My Plan to Dethrone the Rainbow Loom
By Kelly Suellentrop on November 26, 2013
What do all these things have in common? Yes, they are all fads which kids at different points in history HAD to have. But they are also the worst kind of fads: the fads that make somebody rich by forcing poor parents to spend hard-earned money on crap we can already find in our homes: Beanie Babies=bean bags. Garbage Pail Kids=drawings of gross characters (my son makes these on a daily basis). Pogs=cardboard and poker chips. Silly Bandz=rubber bands. Pet Rock=rocks. Friendship Bracelets=thread. Jelly Bracelets=more rubber bands. Slap Bracelets=mini-blinds.
And now, there is the Rainbow Loom.
I’m going to bet every parent with a school-aged child just grunted. Why? Because the Rainbow Loom is a pain in the ass. For those of you lucky enough to not know what a Rainbow Loom is, it’s basically a combination of Silly Bandz and friendship bracelets. In other words, it’s a super hybrid fad. I would like to meet the genius who turned orthodontic rubber bands into the hot new must-have item among the juvenile set.
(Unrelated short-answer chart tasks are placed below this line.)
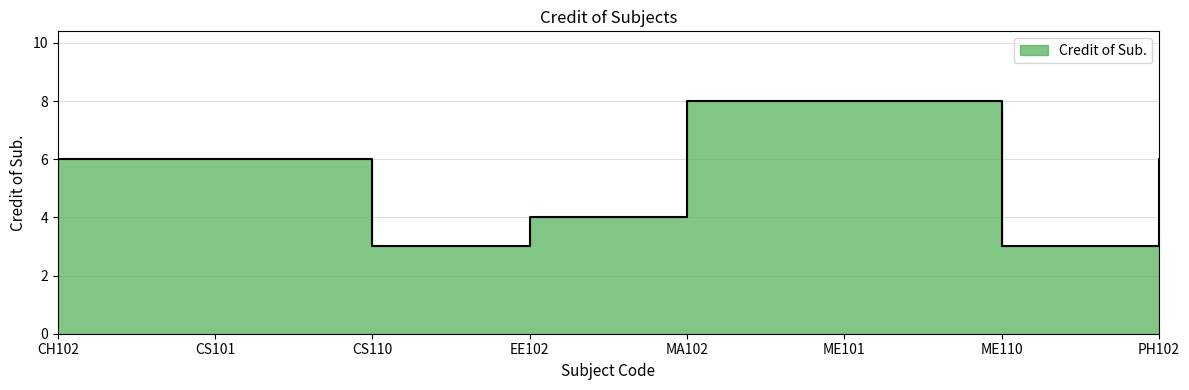

What is the label of the 4th point from the right?

MA102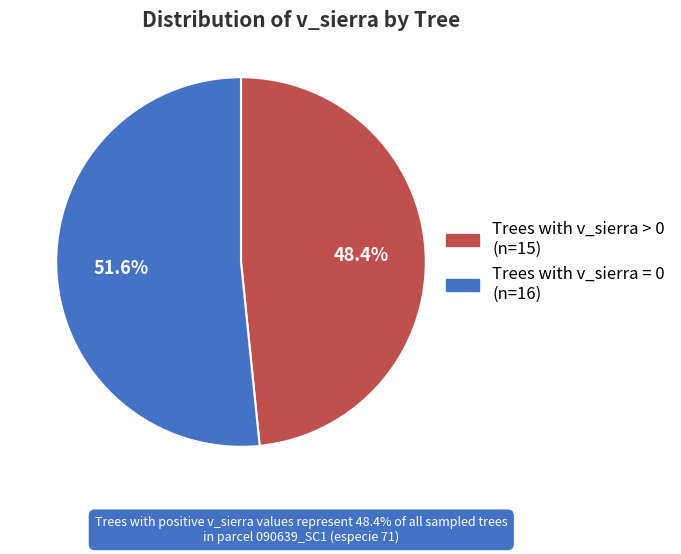

Is there a majority slice in this chart?

Yes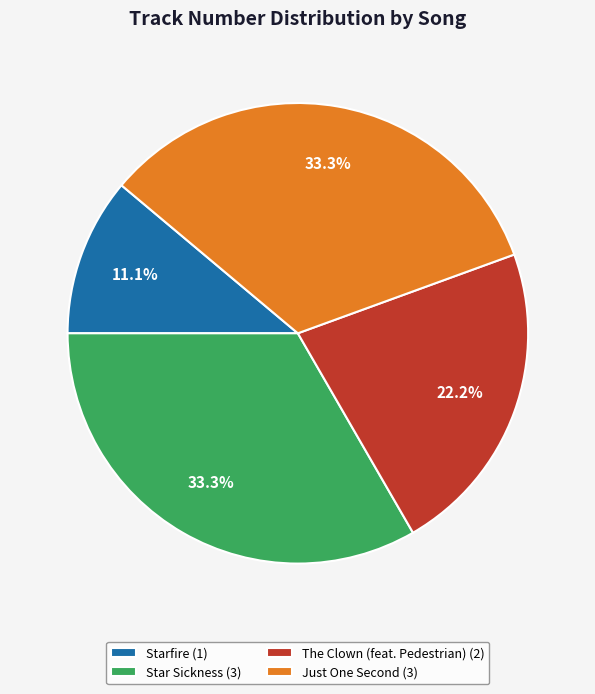

To the nearest percent, what portion does The Clown (feat. Pedestrian) represent?

22%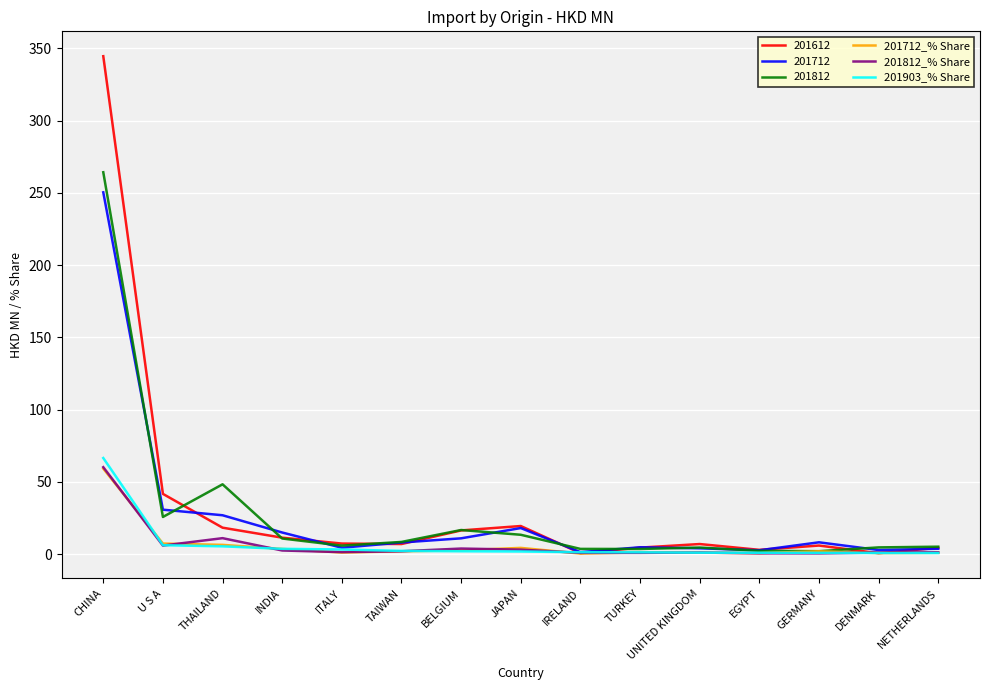

Which category has the highest value in the 201812_% Share series?

CHINA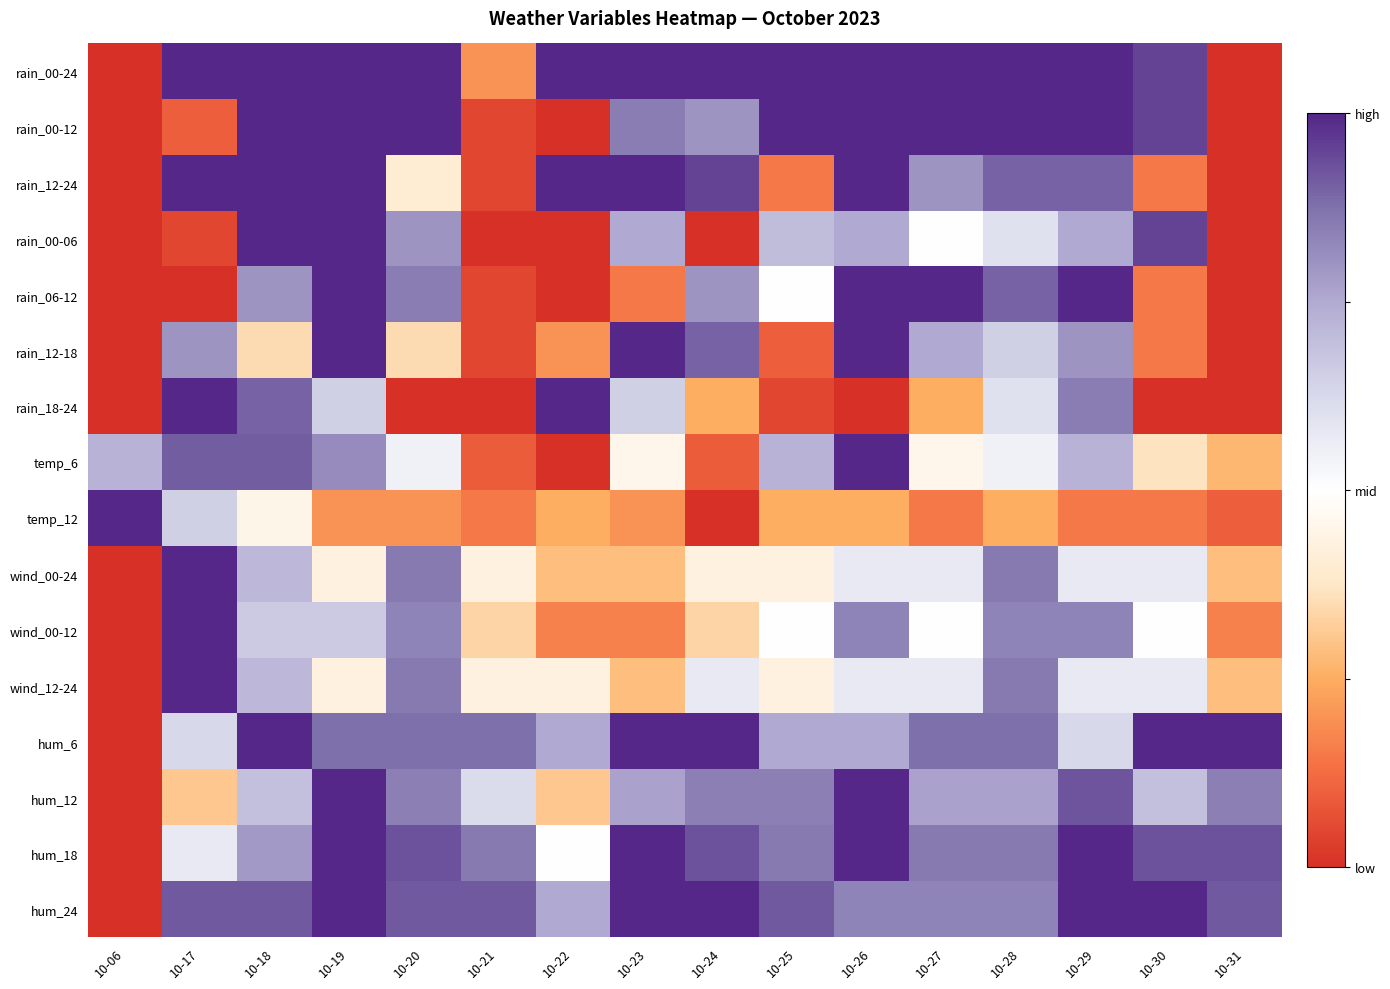

At which category is the sum across all series the highest?

10-19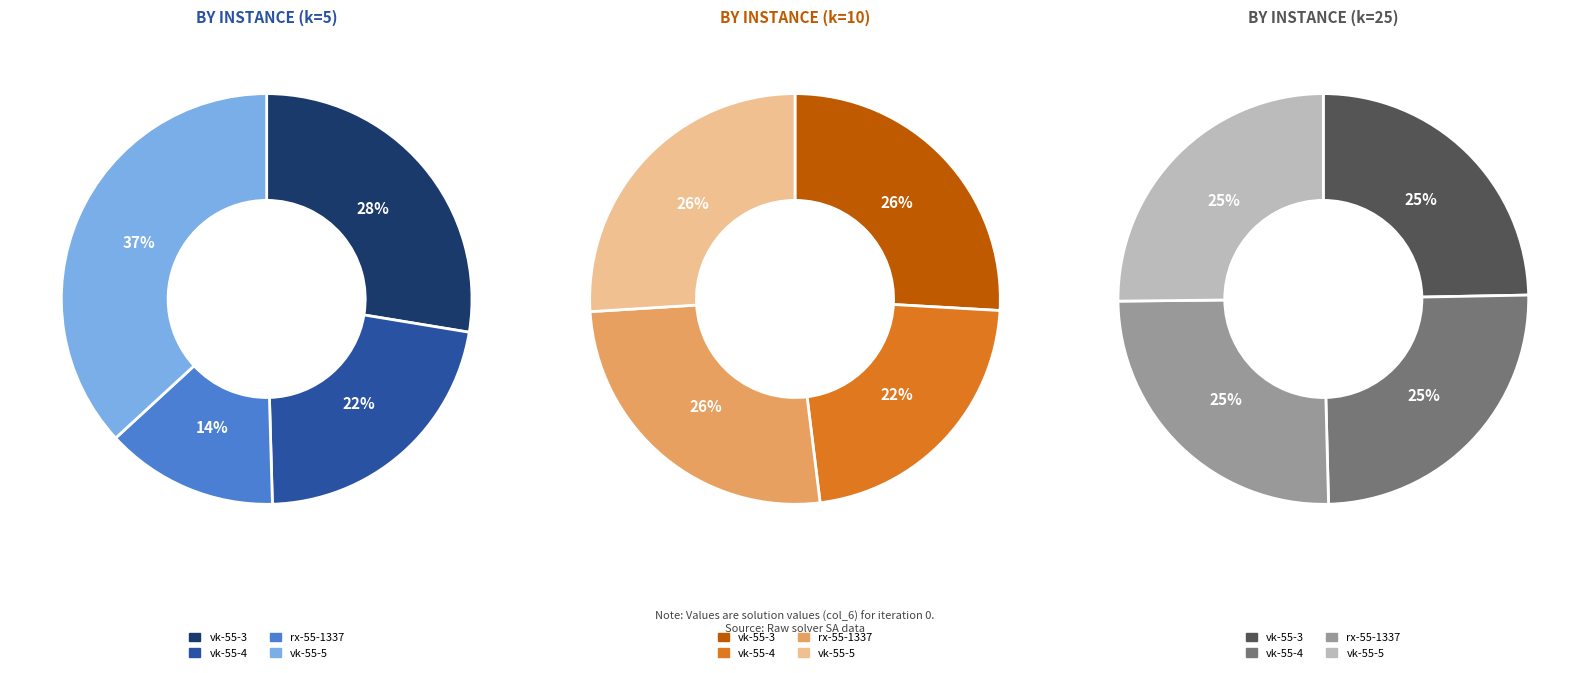

What is the change in value from von_koch-random-55-3 to von_koch-random-55-5?

+222801189095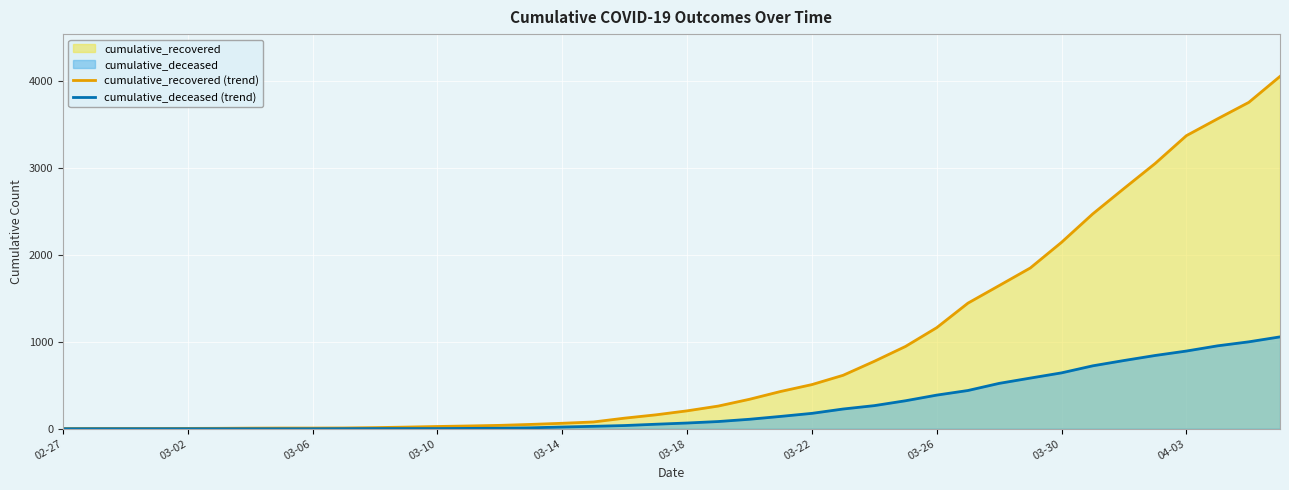

What is the difference between the maximum and minimum values in the cumulative_recovered (trend) series?

4052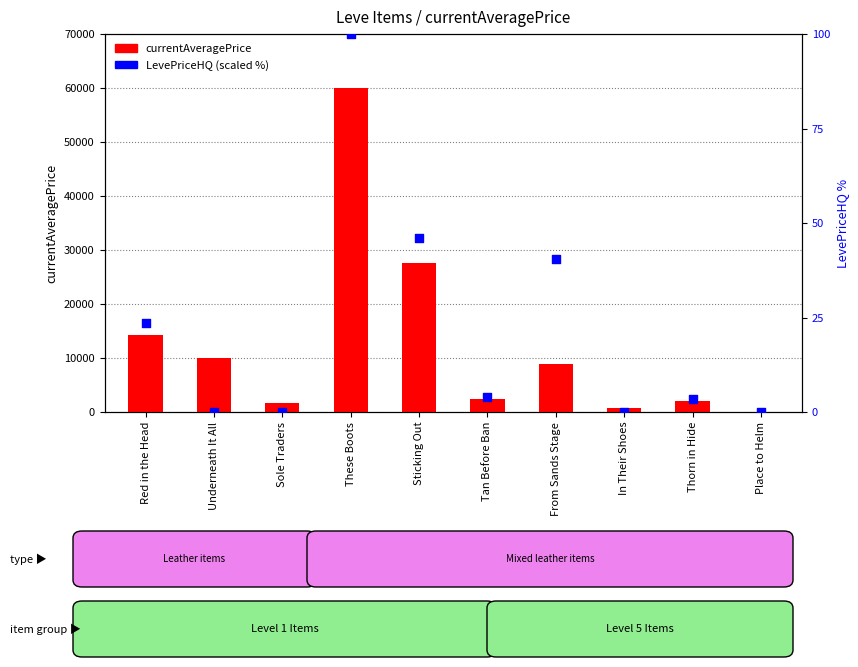

Which series contains the lowest Y value?

currentAveragePrice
And I would like this person to invite me over to his or her home mansion so I can sprinkle those tiny, brightly colored elastics all throughout it. Because if my daughter doesn’t manage to weave those little pieces of junk into a tight-fitting bracelet that cuts off the circulation to my hand, then they ultimately end up on the floors of every room in my house. And if they are all over the floors of my house, they aren’t in her little rubber band organizational case. And if that organizational case it empty, then I am tasked with spending another $5 on a small bag of things I used to get for free at the orthodontist’s office and made my teeth sore while correcting my overbite. And don’t even think about trying to use a coupon to help subsidy this new habit. Because those awesome weekly 40% off coupons at the hobby store can be used on pretty much everything…except the Rainbow Loom and its accessories. Bastards.
Don’t get me wrong. I think fads are fun, especially ones that promote creativity and artistic skill. But wouldn’t it be nice if something would catch on with kids thatdidn’t involve sweatshops in Taiwan?
Far be it from me to simply complain about something yet remain inactive. So I have taken it upon myself to suggest some candidates for new fads in children’s play…and none of them will cost you a dime. As a bonus, they all have that “reduce, reuse, recycle” thing going for them, because they are all born from crap already lying around your house.
1. Produce Bag Twist Ties Sculpture Kit
You guys, we’ve had a goldmine of endless hours of play sitting in the bottom of our refrigerator produce drawers ALL THIS TIME. They twist. They bend. You can turn them into pretty much anything in the whole entire world. And when you run out, all you need to do is head to the grocery store to pick up some more apples. Which brings up another amazing quality of this toy: you can bribe your kids into better eating habits: “The more bell peppers you eat, the more twist ties I can get for your sculptures.” I don’t know, but I kind think this one could be a “Parent’s Choice” Award Winner.
Until someone figures out a foolproof way to teach kids that the caps go back ON the markers after they are finished with them, this fad will likely enjoy some good longevity on the market. And you don’t have to use any harsh chemicals to remove them…or risk your child setting all her nail polisher remover-soaked cotton balls directly onto a bathroom shelf, adding yet another piece of household furniture to the “claimed by children” list. As for all those dried-out markers, sorry. The idea ends here.
We can finally all be free of those overpriced Lululemon headbands. I mean, my kids eat granola bars like they are going out of style, but it’s also apparently notin style to throw away the wrappers. Because they litter my house with them. No worries. Now our daughters can use them to make stylish headbands that promote adequate daily fiber intake and Puritan modesty, instead of ones that might become see-through if their heads exceed the maximum circumference deemed acceptable by some sad excuse for a CEO who doesn’t know how to apologize to his customers and all of humankind.